# Death Guard Contemptor Dreadnought



## madfly-art (Jul 3, 2011)

Games Workshop miniature, Masters-level, NMM, Battle-damage, Scenic base from MadFly-Bases. 
Vote on *CMON*, *CMON (Closeup)*.
1st runner-up of The Painted Dragon's May & June Painting Competition

Painted by: Yaroslav Bozhdynsky

























































Closeup:

























































Comments are welcome


----------



## scscofield (May 23, 2011)

I think it would have been better if yah had the missing arm on the ground mostly slagged or something. A bit more damage on the model itself also. At the moment it just looks like he got a bit too rusty and the arm fell off. The painting itself is amazing as usual for your work.


----------



## HorusReborn (Nov 19, 2008)

I agree here. he's missing an arm? Ok, prehaps some schorching, and some wiring out of the socket would tell the story better if you have no intention of having the arm on the display. Painting is great man!! I like it, but it's too rusty. No reason for a dread to be THAT rusty Death Guard or not... One thing that needs to be done on the base that most minaturists forget. You have the one foot pusing the ground work out... but you failed to put some foot prints into the ground to show the path he walked to that point. If you used celluclay or dry wall compound simply press the feet into the wet ground work to create foot prints. This seems like a small thing, but it creates a sense of weight of the miniature and adds a little realism. As someone who has competed heavily in modern military armour modelling, it's those little things that make the judges look twice (even though they say the base doesn't count LOL)
--------------------------------------------------
• _Parts of the exercise_:
- A) Answer these questions from the dreadnought thread, one per line, marked (i), (ii), (iii):
(i) What placing did the miniature earn in The Painted Dragon's May & June Painting Competition?
(ii) Where does scscofield think the missing arm should have been shown?
(iii) Which two materials does HorusReborn name for pressing footprints into the ground work?
- B) From the dreadnought thread, extract the passage beginning at the words "I think it would" and ending after "for your work.".
The records after this point come from a separate source.

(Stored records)
--------------------------------------------------
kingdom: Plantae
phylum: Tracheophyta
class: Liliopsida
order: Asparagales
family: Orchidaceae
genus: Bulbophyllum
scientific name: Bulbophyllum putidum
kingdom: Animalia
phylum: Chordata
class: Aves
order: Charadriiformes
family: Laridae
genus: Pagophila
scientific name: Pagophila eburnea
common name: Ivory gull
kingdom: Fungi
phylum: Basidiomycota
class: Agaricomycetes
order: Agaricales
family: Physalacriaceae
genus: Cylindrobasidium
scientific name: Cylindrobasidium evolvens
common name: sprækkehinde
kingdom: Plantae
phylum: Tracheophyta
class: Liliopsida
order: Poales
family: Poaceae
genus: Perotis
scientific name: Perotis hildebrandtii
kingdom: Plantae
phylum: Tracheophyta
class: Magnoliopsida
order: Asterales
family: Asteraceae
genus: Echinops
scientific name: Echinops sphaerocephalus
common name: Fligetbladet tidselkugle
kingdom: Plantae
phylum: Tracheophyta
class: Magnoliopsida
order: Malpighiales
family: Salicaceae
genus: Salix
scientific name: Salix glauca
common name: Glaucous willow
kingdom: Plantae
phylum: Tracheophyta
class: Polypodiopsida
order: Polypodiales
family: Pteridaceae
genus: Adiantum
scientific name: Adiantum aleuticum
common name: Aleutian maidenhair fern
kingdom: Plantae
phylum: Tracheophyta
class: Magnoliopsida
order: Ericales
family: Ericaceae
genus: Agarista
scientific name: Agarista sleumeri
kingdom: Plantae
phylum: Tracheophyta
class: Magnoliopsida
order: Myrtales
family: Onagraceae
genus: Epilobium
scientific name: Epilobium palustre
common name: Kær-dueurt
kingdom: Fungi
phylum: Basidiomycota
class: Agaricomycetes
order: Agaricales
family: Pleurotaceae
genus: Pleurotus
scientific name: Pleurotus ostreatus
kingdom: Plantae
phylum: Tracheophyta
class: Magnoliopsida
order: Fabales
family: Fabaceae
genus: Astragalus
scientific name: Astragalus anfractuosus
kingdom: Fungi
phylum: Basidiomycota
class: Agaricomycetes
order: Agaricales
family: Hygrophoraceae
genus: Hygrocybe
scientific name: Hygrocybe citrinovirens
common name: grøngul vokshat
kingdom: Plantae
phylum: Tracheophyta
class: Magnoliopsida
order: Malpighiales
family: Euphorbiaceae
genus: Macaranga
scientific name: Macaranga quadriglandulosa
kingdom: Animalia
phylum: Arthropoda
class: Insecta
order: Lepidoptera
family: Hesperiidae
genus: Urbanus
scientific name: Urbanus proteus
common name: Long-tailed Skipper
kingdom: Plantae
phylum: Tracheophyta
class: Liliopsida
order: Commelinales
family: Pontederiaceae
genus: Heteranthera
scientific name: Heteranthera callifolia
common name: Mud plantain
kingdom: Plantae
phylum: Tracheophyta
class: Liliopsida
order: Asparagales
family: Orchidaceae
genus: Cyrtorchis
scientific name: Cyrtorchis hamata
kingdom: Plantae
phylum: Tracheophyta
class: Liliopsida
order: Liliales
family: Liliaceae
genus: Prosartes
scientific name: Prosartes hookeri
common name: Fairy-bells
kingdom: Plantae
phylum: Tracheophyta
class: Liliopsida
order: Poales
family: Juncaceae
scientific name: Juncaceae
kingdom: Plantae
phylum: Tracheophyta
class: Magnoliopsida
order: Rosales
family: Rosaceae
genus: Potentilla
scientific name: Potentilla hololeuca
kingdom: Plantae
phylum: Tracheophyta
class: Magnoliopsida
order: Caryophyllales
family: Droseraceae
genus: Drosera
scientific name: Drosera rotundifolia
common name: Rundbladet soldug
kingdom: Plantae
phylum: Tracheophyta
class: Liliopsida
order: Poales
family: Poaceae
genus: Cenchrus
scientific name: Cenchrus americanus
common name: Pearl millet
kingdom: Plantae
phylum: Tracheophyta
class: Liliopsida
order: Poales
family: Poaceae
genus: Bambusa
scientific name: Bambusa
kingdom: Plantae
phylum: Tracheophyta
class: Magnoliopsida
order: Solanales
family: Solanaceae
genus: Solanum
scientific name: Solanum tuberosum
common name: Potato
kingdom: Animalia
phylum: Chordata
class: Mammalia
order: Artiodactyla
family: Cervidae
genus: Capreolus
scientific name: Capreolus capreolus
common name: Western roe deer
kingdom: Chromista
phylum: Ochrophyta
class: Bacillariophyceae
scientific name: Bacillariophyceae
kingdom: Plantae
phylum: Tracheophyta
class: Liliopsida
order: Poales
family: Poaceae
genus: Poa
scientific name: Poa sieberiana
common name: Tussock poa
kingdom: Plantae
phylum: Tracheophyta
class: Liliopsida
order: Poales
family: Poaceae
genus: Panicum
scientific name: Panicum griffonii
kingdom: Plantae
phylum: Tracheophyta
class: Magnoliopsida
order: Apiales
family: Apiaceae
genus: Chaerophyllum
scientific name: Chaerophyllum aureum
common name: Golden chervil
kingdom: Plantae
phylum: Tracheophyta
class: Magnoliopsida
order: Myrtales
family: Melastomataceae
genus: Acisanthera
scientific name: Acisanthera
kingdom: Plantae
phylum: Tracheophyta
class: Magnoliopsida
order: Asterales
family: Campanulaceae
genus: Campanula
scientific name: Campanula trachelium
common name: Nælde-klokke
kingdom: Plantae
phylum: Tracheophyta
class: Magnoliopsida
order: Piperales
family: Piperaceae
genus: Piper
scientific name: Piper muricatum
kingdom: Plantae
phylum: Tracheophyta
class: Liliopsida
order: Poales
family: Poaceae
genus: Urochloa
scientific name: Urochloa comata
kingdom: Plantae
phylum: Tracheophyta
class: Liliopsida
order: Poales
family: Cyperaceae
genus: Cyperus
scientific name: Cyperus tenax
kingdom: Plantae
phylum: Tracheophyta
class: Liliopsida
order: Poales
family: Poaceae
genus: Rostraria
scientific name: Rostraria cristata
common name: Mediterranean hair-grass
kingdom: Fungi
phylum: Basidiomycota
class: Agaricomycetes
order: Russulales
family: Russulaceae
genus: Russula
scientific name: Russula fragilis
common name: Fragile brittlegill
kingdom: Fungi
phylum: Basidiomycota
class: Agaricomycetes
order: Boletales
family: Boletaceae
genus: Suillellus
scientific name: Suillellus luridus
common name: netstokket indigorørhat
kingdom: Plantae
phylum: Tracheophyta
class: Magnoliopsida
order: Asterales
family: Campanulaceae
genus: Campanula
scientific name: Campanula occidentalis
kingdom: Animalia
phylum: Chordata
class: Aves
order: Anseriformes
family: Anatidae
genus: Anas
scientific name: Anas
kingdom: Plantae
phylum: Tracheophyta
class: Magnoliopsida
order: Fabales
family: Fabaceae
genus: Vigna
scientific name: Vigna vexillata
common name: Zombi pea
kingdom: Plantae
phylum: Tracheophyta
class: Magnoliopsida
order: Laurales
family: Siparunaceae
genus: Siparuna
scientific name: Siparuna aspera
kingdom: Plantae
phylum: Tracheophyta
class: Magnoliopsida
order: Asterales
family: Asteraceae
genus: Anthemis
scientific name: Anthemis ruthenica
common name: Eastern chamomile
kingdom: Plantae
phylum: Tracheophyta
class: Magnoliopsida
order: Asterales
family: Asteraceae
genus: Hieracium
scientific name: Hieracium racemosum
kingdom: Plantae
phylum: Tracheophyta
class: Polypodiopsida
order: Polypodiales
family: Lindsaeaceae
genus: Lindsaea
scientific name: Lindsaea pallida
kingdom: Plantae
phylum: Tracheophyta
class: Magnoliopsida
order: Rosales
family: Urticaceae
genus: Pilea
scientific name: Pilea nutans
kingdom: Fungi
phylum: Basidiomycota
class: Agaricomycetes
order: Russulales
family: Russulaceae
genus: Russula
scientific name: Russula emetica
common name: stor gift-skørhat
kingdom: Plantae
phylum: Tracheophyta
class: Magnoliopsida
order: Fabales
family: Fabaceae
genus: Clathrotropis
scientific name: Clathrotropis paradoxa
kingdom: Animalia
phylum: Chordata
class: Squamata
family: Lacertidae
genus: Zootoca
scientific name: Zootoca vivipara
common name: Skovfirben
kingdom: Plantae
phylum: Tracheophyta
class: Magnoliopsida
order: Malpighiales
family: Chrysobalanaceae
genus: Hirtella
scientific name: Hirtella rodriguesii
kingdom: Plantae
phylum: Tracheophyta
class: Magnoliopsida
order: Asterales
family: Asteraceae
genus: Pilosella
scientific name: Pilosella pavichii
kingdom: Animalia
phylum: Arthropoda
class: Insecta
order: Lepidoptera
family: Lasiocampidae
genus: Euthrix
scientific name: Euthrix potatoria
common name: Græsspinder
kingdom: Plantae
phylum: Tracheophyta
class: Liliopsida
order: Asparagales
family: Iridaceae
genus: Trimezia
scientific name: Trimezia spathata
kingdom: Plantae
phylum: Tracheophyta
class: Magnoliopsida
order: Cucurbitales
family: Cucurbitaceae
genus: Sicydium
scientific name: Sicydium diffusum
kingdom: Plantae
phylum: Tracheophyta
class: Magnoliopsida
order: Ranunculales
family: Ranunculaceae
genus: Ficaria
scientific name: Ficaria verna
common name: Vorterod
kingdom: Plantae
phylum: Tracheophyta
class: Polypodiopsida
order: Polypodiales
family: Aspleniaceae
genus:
--------------------------------------------------
• _Answers to the tasks_:
- A)
(i) 1st runner-up
(ii) On the ground, mostly slagged
(iii) Celluclay or dry wall compound

- B)
I think it would have been better if yah had the missing arm on the ground mostly slagged or something. A bit more damage on the model itself also. At the moment it just looks like he got a bit too rusty and the arm fell off. The painting itself is amazing as usual for your work.